Eguchi: That’s a tough question, but I think it involves a buildup of trust. Those who played Super Mario Bros. games as a kid now have kids of their own, and when their kids say they want to buy the next Mario game, parents won’t hesitate to buy it. I think it’s because customers have the impression that it will always be a safe buy.
Konno: I agree. Throughout the 25-year history, there are different generations who grew up playing these games, and they might remember being hooked as a kid, or feel very nostalgic about them. And I’ve heard a lot of people from the Famicom generation say that when they bought New Super Mario for the Wii, they were able to play together with their children.
Eguchi: And it’s not always the same old thing. As we talked about earlier, we’re always thinking of changes to make.
Iwata: From generation to generation the games are actually quite a bit different.
Eguchi: Which means people who played a long time ago can buy a new Mario game, and be surprised or amused by the fresh gameplay elements, which I think adds a new layer of trust. And I’ll bet children of today can still have a lot of fun with the first-generation Mario games.
Iwata: That’s true. Today’s youth can still play the Mario games from way back when, while the Famicom generation can pick up a new Mario game and play it right away. I was talking to Sugiyama-san the other day when we did an Iwata Asks for Super Mario All-Stars Limited Edition, and he told me that once he took out the Super Mario All-Stars game from his closet and started playing for the first time in years, his “fingers remembered” how to play.

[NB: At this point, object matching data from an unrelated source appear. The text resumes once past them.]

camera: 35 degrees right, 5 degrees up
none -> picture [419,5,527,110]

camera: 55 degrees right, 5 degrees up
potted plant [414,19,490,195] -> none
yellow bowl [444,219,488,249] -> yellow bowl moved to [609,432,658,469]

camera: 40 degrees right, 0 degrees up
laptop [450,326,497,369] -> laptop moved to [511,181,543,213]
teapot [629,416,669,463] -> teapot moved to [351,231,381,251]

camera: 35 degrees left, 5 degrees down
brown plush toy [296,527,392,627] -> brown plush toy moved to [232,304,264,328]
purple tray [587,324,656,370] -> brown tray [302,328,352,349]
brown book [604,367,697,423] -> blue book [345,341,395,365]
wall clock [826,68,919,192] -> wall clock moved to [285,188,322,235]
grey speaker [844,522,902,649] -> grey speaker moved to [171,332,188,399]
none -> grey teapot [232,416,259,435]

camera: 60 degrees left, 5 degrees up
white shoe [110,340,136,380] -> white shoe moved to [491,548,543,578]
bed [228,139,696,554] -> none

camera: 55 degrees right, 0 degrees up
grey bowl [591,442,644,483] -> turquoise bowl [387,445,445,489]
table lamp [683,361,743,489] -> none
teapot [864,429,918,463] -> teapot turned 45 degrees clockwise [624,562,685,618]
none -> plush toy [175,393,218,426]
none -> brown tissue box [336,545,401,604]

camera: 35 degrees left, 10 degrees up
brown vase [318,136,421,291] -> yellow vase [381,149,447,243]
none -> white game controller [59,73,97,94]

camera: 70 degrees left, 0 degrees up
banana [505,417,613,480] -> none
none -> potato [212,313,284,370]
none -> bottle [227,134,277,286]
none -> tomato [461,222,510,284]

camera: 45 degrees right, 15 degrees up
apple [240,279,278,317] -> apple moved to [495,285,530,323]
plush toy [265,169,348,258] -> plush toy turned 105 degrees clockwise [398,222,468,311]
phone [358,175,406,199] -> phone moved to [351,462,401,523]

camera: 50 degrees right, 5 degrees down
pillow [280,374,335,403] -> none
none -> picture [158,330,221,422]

So, if my casual hypothesis is correct, Mario is about to become more popular than ever…and he’ll ultimately be “owned” not by us, the generation who first encountered and embraced him, but by our descendants, his destined true fans, who are getting to know him right now. And the definitive Mario games will be the ones that are being made today, not the original 8- and 16-bit adventures…similar to how, when we think of Mickey Mouse now, we think of Fantasia (1940), or the Mickey Mouse Club of the mid-to-late 1950s, or the costumed employee who welcomes us, arms wide open, at Disneyland (which opened in 1955)—and not Steamboat Willie.
Corporations play long, patient games.